Page extract below:

Charles Day is the Horror Writer Association's Mentor Program Chairperson, Co-Chair for the NY/LI Chapter, and a member of the HWA Library committee. He is also a member of the New England Horror Writers Association, the American Library Association and the Young Adult Library Services Association. He is also the Bram Stoker Award® nominated author of THE LEGEND OF THE PUMPKIN THIEF. His 2013 published books are the recent release of REDEMPTION, co-authored with Mark Taylor, DEEP WITHIN, and the first book in his Adventures of Kyle McGerrt trilogy, a YA western heroic fantasy, THE HUNT FOR THE GHOULISH BARTENDER. His forthcoming publications and projects in development for 2014 include a comic book series based on the ADVENTURES OF KYLE McGERRT trilogy, THE LEGEND OF THE PUMPKIN THIEF comics series, and his first middle-grade series, THE UNDERDWELLERS, and his third YA novel, IMMORTAL FAMILY. On the publishing business side of things, Charles is the co-founder with Taylor Grant with Evil Jester Comics and founder/owner of Evil Jester Press and Hidden Thoughts Press (mental wellness collections,) He’s also an artist and illustrator who is passionate about creating the many characters he’s brought to life in his published or soon to be published works. You can find out more about his upcoming writing projects, check out his illustrations and art, or find out what he’s cooking up next with that evil dude-in-the-box, the evil Jester, by visiting his Facebook page https://www.facebook.com/charles.day.92

Graham Masterton was born in Edinburgh in 1946. His grandfather was Thomas Thorne Baker, the eminent scientist who invented DayGlo and was the first man to transmit news photographs by wireless. After training as a newspaper reporter, Graham went on to edit the new British men's magazine Mayfair, where he encouraged William Burroughs to develop a series of scientific and philosophical articles which eventually became Burroughs' novel The Wild Boys. At the age of 24, Graham was appointed executive editor of both Penthouse and Penthouse Forum magazines. At this time he started to write a bestselling series of sex 'how-to' books including How To Drive Your Man Wild In Bed which has sold over 3 million copies worldwide. His latest, Wild Sex For New Lovers is published by Penguin Putnam in January, 2001. He is a regular contributor to Cosmopolitan, Men's Health, Woman, Woman's Own and other mass-market self-improvement magazines. Graham Masterton's debut as a horror author began with The Manitou in 1976, a chilling tale of a Native American medicine man reborn in the present day to exact his revenge on the white man. It became an instant bestseller and was filmed with Tony Curtis, Susan Strasberg, Burgess Meredith, Michael Ansara, Stella Stevens and Ann Sothern. Altogether Graham has written more than a hundred novels ranging from thrillers (The Sweetman Curve, Ikon) to disaster novels (Plague, Famine) to historical sagas (Rich and Maiden Voyage - both appeared in the New York Times bestseller list). He has published four collections of short stories, Fortnight of Fear, Flights of Fear, Faces of Fear and Feelings of Fear. He has also written horror novels for children (House of Bones, Hair-Raiser) and has just finished the fifth volume in a very popular series for young adults, Rook, based on the adventures of an idiosyncratic remedial English teacher in a Los Angeles community college who has the facility to see ghosts. Since then Graham has published more than 35 horror novels, including Charnel House, which was awarded a Special Edgar by Mystery Writers of America; Mirror, which was awarded a Silver Medal by West Coast Review of Books; and Family Portrait, an update of Oscar Wilde's tale, The Picture of Dorian Gray, which was the only non-French winner of the prestigious Prix Julia Verlanger in France. He and his wife Wiescka live in a Gothic Victorian mansion high above the River Lee in Cork, Ireland.

End of Page extract.
Given records below:

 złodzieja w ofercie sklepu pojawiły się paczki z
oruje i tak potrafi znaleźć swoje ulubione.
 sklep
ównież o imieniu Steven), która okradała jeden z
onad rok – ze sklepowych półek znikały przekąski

End of Given records.
Given records below:

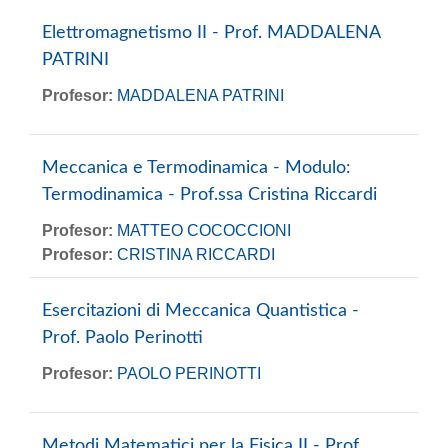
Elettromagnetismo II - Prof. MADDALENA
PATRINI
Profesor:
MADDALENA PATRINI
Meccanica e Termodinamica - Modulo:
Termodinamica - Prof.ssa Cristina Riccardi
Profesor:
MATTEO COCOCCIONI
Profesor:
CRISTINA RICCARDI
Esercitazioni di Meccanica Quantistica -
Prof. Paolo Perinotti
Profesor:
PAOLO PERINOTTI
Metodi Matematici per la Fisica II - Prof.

End of Given records.
Given records below:

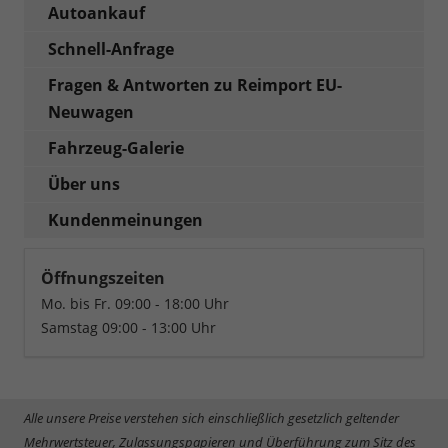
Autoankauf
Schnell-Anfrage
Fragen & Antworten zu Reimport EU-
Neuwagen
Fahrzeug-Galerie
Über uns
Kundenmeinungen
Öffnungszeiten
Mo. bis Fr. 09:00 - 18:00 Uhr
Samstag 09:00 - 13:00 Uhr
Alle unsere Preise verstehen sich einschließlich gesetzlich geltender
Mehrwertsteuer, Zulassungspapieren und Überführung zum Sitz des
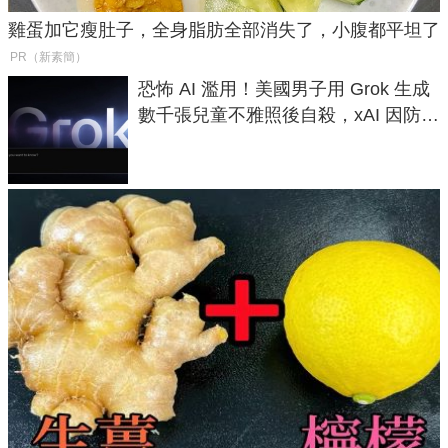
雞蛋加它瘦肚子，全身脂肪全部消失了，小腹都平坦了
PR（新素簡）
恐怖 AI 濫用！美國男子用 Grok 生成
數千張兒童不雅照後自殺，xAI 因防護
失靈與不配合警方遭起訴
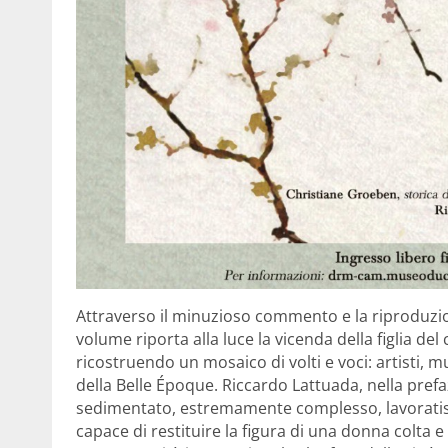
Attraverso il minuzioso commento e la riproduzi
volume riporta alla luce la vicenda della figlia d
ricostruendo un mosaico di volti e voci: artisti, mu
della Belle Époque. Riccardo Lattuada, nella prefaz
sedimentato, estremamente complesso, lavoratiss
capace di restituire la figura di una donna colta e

End of Given records.

Exercise aim: According to the author bios, what can a reader do by visiting Charles Day's Facebook page? Answer in one to three sentences. You don't need the records for this.

Solution to the exercise: By visiting his Facebook page, a reader can learn more about his upcoming writing projects and see his illustrations and art. The page also shows what he is cooking up next with the Evil Jester.